Ledakan Kilang Minyak Ilegal di Nigeria Tewaskan 37 Orang

Jakarta, IDN Times - Ledakan dan kebakaran di kilang minyak ilegal di wilayah Delta Niger, Nigeria menewaskan puluhan orang. Di antara korban adalah perempuan hamil.
Ledakan terjadi pada Senin (2/10/2023) di distrik Emohua di negara bagian River. Di wilayah tersebut banyak ditemui kilang ilegal. Menurut warga, jumlah korban tewas kemungkinan akan bertambah karena banyak jenazah hangus dan puluhan orang terluka.
Polisi telah mengonfirmasi insiden tersebut, namun tidak memberikan rincian detail. Sementara, penduduk mengatakan sebagian besar orang yang meninggal bekerja di kilang ilegal, yang berada di desa Rumucholu.
“Kebakaran terjadi pada larut malam, 18 korban terbakar hingga tidak dapat dikenali lagi, sementara 25 orang yang terluka berhasil diselamatkan,” kata juru bicara Korps Keamanan dan Pertahanan Sipil Nigeria setempat, Olufemi Ayodele.
“Sebagian besar korban adalah remaja, seorang wanita hamil dan seorang wanita muda yang sedang bersiap-siap untuk upacara pernikahannya bulan depan. Semuanya menjadi korban,” tambah Ayodele, dikutip Al jazeera.
1. Korban bertambah menjadi 37 orang
Sementara itu, Reuters melaporkan sebanyak 37 orang tewas dalam kobaran api.

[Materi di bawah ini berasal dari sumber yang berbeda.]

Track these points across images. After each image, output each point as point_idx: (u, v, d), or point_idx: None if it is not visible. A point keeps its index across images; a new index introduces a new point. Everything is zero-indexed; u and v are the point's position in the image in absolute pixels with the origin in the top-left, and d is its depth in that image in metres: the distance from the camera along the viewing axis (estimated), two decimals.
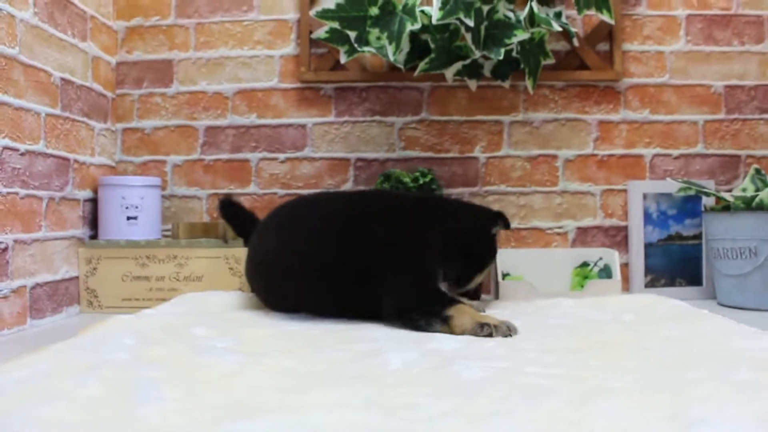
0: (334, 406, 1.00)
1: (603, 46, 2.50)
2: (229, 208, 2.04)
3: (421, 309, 1.59)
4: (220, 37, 2.56)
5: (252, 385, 1.16)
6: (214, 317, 1.81)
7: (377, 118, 2.48)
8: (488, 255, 1.89)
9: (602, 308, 1.99)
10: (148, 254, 2.20)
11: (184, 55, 2.57)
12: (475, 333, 1.52)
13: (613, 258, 2.34)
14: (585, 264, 2.42)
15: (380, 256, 1.68)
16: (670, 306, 1.96)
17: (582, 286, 2.38)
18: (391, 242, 1.70)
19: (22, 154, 1.98)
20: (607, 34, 2.48)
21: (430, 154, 2.46)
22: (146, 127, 2.58)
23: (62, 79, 2.20)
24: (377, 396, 1.06)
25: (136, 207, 2.29)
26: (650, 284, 2.44)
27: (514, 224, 2.49)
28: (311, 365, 1.28)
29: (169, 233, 2.43)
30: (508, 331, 1.53)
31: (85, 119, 2.34)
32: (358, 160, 2.50)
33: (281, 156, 2.52)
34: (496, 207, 2.50)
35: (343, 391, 1.10)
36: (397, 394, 1.07)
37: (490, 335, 1.50)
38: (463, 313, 1.57)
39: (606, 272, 2.39)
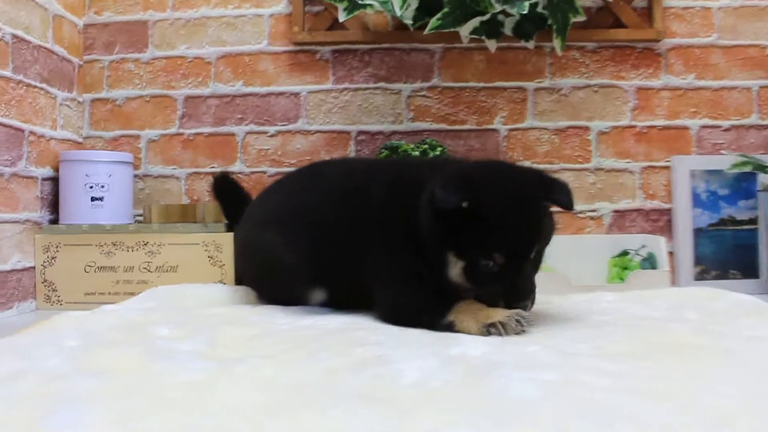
0: None
1: (640, 2, 2.19)
2: (225, 185, 1.71)
3: (414, 321, 1.28)
4: None
5: (217, 403, 0.84)
6: (185, 314, 1.49)
7: (382, 84, 2.20)
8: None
9: (652, 303, 1.69)
10: (114, 241, 1.88)
11: (161, 16, 2.26)
12: (483, 335, 1.21)
13: (659, 245, 2.02)
14: (624, 252, 2.10)
15: (366, 242, 1.36)
16: (735, 301, 1.67)
17: (622, 278, 2.06)
18: (376, 224, 1.36)
19: None
20: None
21: (442, 125, 2.15)
22: (117, 97, 2.26)
23: (13, 36, 1.88)
24: (390, 423, 0.74)
25: (102, 186, 1.97)
26: (699, 276, 2.11)
27: None
28: (300, 376, 0.96)
29: (141, 219, 2.10)
30: (519, 326, 1.22)
31: (44, 86, 2.02)
32: (360, 133, 2.19)
33: (271, 129, 2.21)
34: None
35: (341, 414, 0.78)
36: (418, 420, 0.75)
37: (499, 335, 1.21)
38: (464, 315, 1.26)
39: (650, 262, 2.07)
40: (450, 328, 1.25)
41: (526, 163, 2.19)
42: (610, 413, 0.79)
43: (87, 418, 0.79)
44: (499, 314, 1.23)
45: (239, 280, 1.83)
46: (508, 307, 1.20)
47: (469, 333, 1.23)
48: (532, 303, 1.28)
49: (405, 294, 1.33)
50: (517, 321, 1.21)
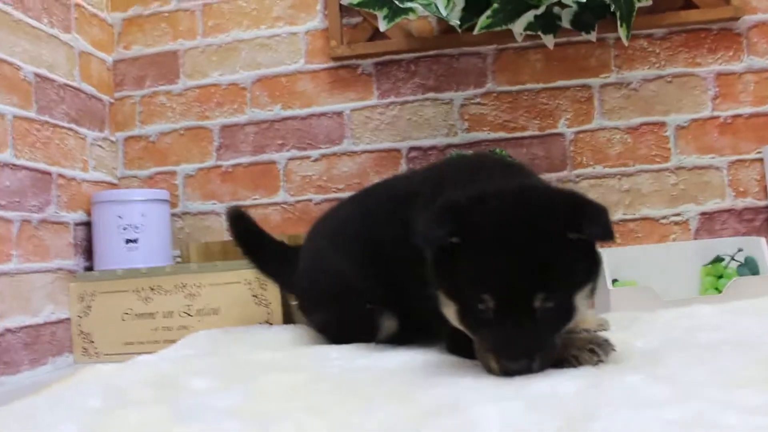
0: None
1: None
2: (240, 219, 1.54)
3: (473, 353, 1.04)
4: (231, 18, 2.14)
5: None
6: (224, 361, 1.32)
7: (431, 95, 2.04)
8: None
9: (764, 315, 1.43)
10: (152, 285, 1.74)
11: (191, 44, 2.15)
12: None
13: (760, 247, 1.77)
14: (718, 259, 1.86)
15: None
16: None
17: (718, 289, 1.80)
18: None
19: None
20: None
21: (501, 134, 1.98)
22: (151, 133, 2.14)
23: (36, 75, 1.77)
24: None
25: (136, 228, 1.83)
26: None
27: (618, 215, 1.93)
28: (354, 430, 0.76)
29: (180, 260, 1.95)
30: (594, 357, 1.01)
31: (72, 126, 1.91)
32: (412, 149, 2.02)
33: (314, 153, 2.06)
34: (592, 194, 1.94)
35: None
36: None
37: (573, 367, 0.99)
38: None
39: (749, 268, 1.81)
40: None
41: (598, 168, 1.97)
42: None
43: None
44: (572, 345, 1.01)
45: (288, 319, 1.65)
46: (502, 367, 0.95)
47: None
48: (575, 361, 0.98)
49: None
50: (592, 351, 1.00)
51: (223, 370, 1.21)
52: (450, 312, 1.02)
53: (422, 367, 1.13)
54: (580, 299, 0.98)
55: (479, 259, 0.95)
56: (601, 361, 0.99)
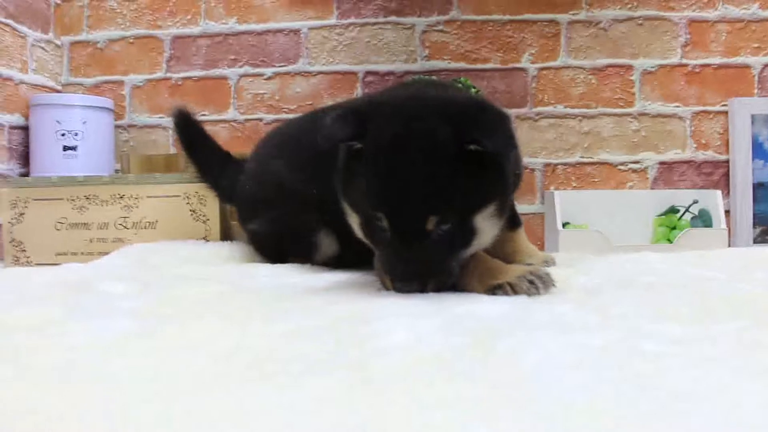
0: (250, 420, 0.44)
1: None
2: (186, 119, 1.47)
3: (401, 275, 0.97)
4: None
5: (108, 370, 0.59)
6: (151, 272, 1.25)
7: (392, 18, 1.97)
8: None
9: (710, 265, 1.41)
10: (87, 194, 1.65)
11: None
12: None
13: (715, 200, 1.75)
14: (673, 210, 1.84)
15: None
16: None
17: (669, 239, 1.78)
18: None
19: None
20: None
21: (462, 64, 1.91)
22: (99, 39, 2.03)
23: None
24: (355, 406, 0.49)
25: (76, 134, 1.74)
26: (760, 238, 1.83)
27: (575, 157, 1.88)
28: (242, 340, 0.71)
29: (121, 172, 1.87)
30: (532, 287, 0.94)
31: (10, 22, 1.79)
32: (368, 73, 1.94)
33: (268, 71, 1.98)
34: (551, 134, 1.90)
35: (279, 390, 0.53)
36: (396, 396, 0.50)
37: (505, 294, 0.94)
38: (468, 275, 0.97)
39: (702, 221, 1.80)
40: (452, 289, 0.99)
41: (560, 107, 1.91)
42: (686, 390, 0.53)
43: None
44: (510, 273, 0.96)
45: (226, 236, 1.59)
46: (395, 287, 0.91)
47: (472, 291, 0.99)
48: (513, 288, 0.92)
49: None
50: (530, 282, 0.94)
51: (144, 279, 1.16)
52: (354, 224, 0.98)
53: (348, 285, 1.08)
54: (483, 220, 0.92)
55: (374, 174, 0.90)
56: (537, 293, 0.95)
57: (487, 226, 0.94)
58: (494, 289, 0.95)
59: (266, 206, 1.31)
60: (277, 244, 1.29)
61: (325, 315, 0.82)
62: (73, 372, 0.61)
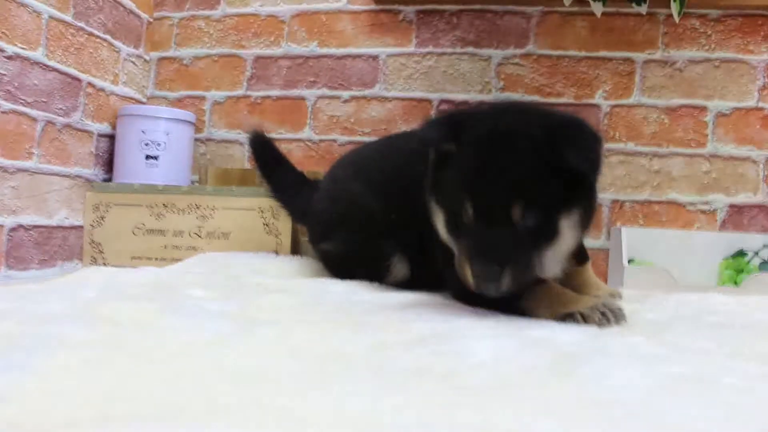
0: (358, 420, 0.47)
1: None
2: (261, 140, 1.53)
3: (486, 299, 1.01)
4: None
5: (214, 366, 0.63)
6: (228, 280, 1.30)
7: (470, 49, 1.99)
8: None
9: None
10: (166, 202, 1.73)
11: None
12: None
13: None
14: (741, 253, 1.80)
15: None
16: None
17: (736, 282, 1.75)
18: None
19: (9, 57, 1.53)
20: None
21: (536, 97, 1.91)
22: (185, 56, 2.12)
23: None
24: (445, 407, 0.52)
25: (159, 145, 1.82)
26: None
27: (644, 195, 1.88)
28: (339, 346, 0.74)
29: (198, 183, 1.95)
30: (603, 319, 0.97)
31: (107, 37, 1.89)
32: (443, 102, 1.97)
33: (345, 94, 2.02)
34: (620, 171, 1.90)
35: (378, 392, 0.56)
36: (486, 406, 0.53)
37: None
38: (539, 303, 1.01)
39: None
40: (523, 314, 1.00)
41: (630, 145, 1.91)
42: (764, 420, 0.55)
43: (36, 362, 0.61)
44: (581, 303, 0.99)
45: (296, 251, 1.64)
46: (474, 272, 0.92)
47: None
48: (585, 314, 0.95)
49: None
50: (602, 314, 0.96)
51: (223, 286, 1.21)
52: (439, 222, 1.02)
53: (423, 305, 1.11)
54: (566, 223, 0.95)
55: (465, 166, 0.95)
56: (609, 325, 0.96)
57: (569, 232, 0.96)
58: (565, 317, 0.97)
59: (341, 227, 1.34)
60: (350, 265, 1.31)
61: (406, 332, 0.85)
62: (182, 365, 0.65)
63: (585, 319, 0.96)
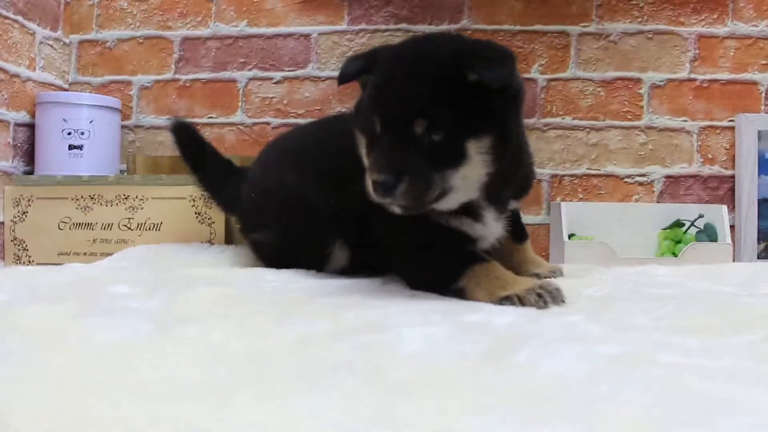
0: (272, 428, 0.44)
1: None
2: (184, 130, 1.45)
3: (423, 282, 1.06)
4: None
5: (130, 372, 0.59)
6: (156, 274, 1.24)
7: (403, 26, 1.96)
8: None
9: (718, 278, 1.40)
10: (92, 194, 1.65)
11: None
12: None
13: (720, 215, 1.74)
14: (678, 224, 1.83)
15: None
16: None
17: (674, 253, 1.78)
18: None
19: None
20: None
21: None
22: (108, 38, 2.02)
23: None
24: (374, 406, 0.49)
25: (82, 133, 1.74)
26: (764, 254, 1.83)
27: (582, 169, 1.88)
28: (261, 343, 0.70)
29: (126, 173, 1.87)
30: (540, 301, 0.96)
31: (19, 18, 1.78)
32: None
33: (277, 75, 1.97)
34: (558, 145, 1.90)
35: (300, 393, 0.52)
36: (415, 402, 0.50)
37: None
38: (477, 283, 1.00)
39: (707, 235, 1.79)
40: (461, 294, 1.00)
41: (567, 119, 1.91)
42: (704, 401, 0.53)
43: None
44: (519, 285, 0.98)
45: (230, 240, 1.59)
46: (372, 183, 0.92)
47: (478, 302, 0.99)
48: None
49: (414, 250, 1.09)
50: (539, 295, 0.95)
51: (150, 281, 1.15)
52: (361, 149, 1.01)
53: (358, 291, 1.08)
54: (475, 150, 0.94)
55: (374, 87, 0.96)
56: (546, 306, 0.95)
57: (478, 159, 0.95)
58: (502, 300, 0.96)
59: (275, 216, 1.29)
60: (287, 255, 1.27)
61: (337, 322, 0.82)
62: (85, 374, 0.61)
63: (522, 301, 0.95)
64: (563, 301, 0.96)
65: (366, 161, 1.00)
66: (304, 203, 1.24)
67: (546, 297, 0.94)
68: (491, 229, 1.09)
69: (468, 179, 0.96)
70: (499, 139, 0.96)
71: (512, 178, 1.08)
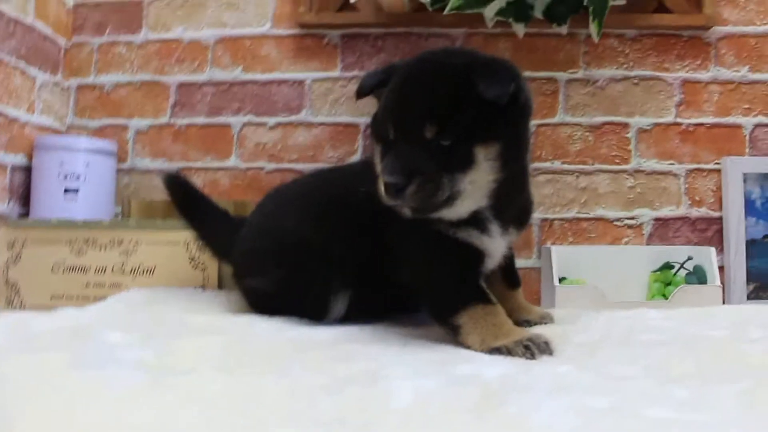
0: None
1: None
2: (176, 182, 1.47)
3: (434, 310, 1.10)
4: None
5: (126, 425, 0.60)
6: (149, 320, 1.25)
7: None
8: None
9: (707, 322, 1.41)
10: (86, 238, 1.66)
11: None
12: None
13: (709, 257, 1.76)
14: (667, 266, 1.85)
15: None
16: None
17: (665, 295, 1.80)
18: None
19: None
20: None
21: None
22: (106, 83, 2.06)
23: None
24: None
25: (78, 177, 1.76)
26: (754, 294, 1.84)
27: (572, 213, 1.91)
28: (256, 394, 0.71)
29: (121, 216, 1.88)
30: (527, 353, 0.99)
31: (21, 64, 1.82)
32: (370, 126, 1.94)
33: (271, 120, 2.00)
34: (548, 189, 1.93)
35: None
36: None
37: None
38: (473, 326, 1.03)
39: (697, 277, 1.80)
40: (455, 332, 1.02)
41: (557, 163, 1.94)
42: None
43: None
44: (510, 336, 1.00)
45: (224, 285, 1.60)
46: (384, 185, 0.96)
47: (471, 348, 1.01)
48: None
49: (425, 270, 1.11)
50: (526, 347, 0.98)
51: (144, 328, 1.16)
52: (377, 158, 1.04)
53: (352, 341, 1.09)
54: (483, 156, 0.97)
55: (388, 95, 1.01)
56: (533, 358, 0.97)
57: (486, 164, 0.98)
58: (492, 351, 0.98)
59: (274, 263, 1.27)
60: (283, 303, 1.25)
61: (329, 373, 0.83)
62: (87, 427, 0.62)
63: (511, 352, 0.97)
64: (551, 353, 0.98)
65: (378, 164, 1.04)
66: (306, 251, 1.23)
67: (533, 349, 0.96)
68: (497, 243, 1.11)
69: (476, 184, 1.00)
70: (506, 146, 0.99)
71: (517, 192, 1.12)
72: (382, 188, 0.97)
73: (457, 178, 0.97)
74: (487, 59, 1.03)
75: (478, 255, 1.10)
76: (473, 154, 0.97)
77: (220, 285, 1.60)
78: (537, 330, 1.19)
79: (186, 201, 1.45)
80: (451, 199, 0.98)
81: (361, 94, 1.07)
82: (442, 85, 0.97)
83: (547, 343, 0.98)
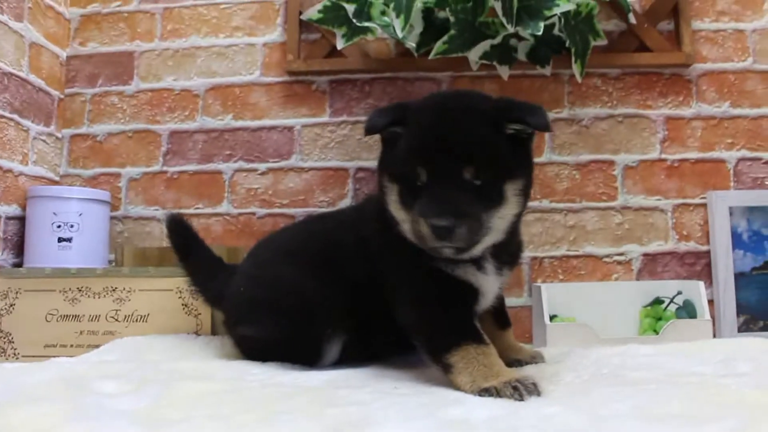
0: None
1: (667, 25, 2.00)
2: (180, 224, 1.48)
3: (427, 347, 1.10)
4: (191, 24, 2.10)
5: None
6: (143, 368, 1.25)
7: None
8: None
9: (697, 357, 1.43)
10: (80, 286, 1.67)
11: (148, 46, 2.11)
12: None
13: (699, 291, 1.77)
14: (657, 301, 1.86)
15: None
16: None
17: (656, 330, 1.81)
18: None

“35 orang terjebak dalam api. Dua orang yang beruntung bisa melarikan diri juga meninggal pagi ini (Selasa) di rumah sakit,” kata kepala keamanan masyarakat, Rufus Welekem, kepada Reuters.
Penyulingan yang dilakukan secara ilegal sudah menjadi hal wajar di wilayah Delta Niger, yang dikenal dengan kaya minyak. Kemiskinan telah membuat penduduk setempat memanfaatkan jaringan pipa untuk membuat bahan bakar guna dijual kembali.
Praktik merebus minyak mentah dalam drum, dengan cara yang sederhana untuk mengekstrak bahan bakar, kerap berakibat fatal bagi pekerja.
Saat kejadian, para pekerja di lokasi sedang memurnikan minyak yang diambil dari pipa yang dirusak. “Ketika mereka menyendok dari tempat mereka merusak pipa, mereka akan menuju ke tempat mereka memasak. Itulah sebabnya api sampai ke sana,” kata seorang aktivis setempat, Chima Avadi.